Otak-otak are bland little cylinders of fish-cake baked in banana leaves. Indonesian fried won ton seem identical to the usual Cantonese takeout won ton, right down to the pleasing oiliness and the little dish of sweet and sour sauce.
Gulai kambing , a fine version of the traditional West Sumatran holiday dish, is a spice-fragrant, brothy lamb stew, almost fire-engine red, enough to flavor an entire plate of rice--the dish could be the Indonesian mole. Daging sapi bumbu Bali involves slices of rather overcooked steak stewed in a chile-red Balinese spice mixture seasoned with tamarind.

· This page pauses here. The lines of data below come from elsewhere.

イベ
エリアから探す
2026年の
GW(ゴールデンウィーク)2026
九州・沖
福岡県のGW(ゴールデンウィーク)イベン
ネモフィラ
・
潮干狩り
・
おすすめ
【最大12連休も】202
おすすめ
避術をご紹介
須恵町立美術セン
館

What you want to go for is nasi gudek , a combination plate that is the most famous dish of Jogjakarta but is served nowhere else in Los Angeles. It revolves around a stew of chicken and green jackfruit, a seething yellow mass rich with coconut milk, barely sweet and faintly tart, with a round aftertaste of fruit. It is served with a bed of rice seasoned with frizzles of browned onion, garnished with a deep-fried egg and crunchy batons of plantain, and includes a couple of pieces of chicken in mild yellow curry. It is difficult to believe there might be quite so much pleasure in what is Ramayani’s version of the No. 2 dinner at El Coyote.
* Ramayani
5825 Sunset Blvd., Hollywood, (213) 467-1218. Open Sunday-Monday and Wednesday-Thursday, 11:30 a.m. to 10 p.m.; Friday-Saturday, 11:30 a.m. to 10:30 p.m. Beer and wine. Mastercard and Visa accepted. Guarded lot parking. Takeout. Dinner for two, food only, $17-$25.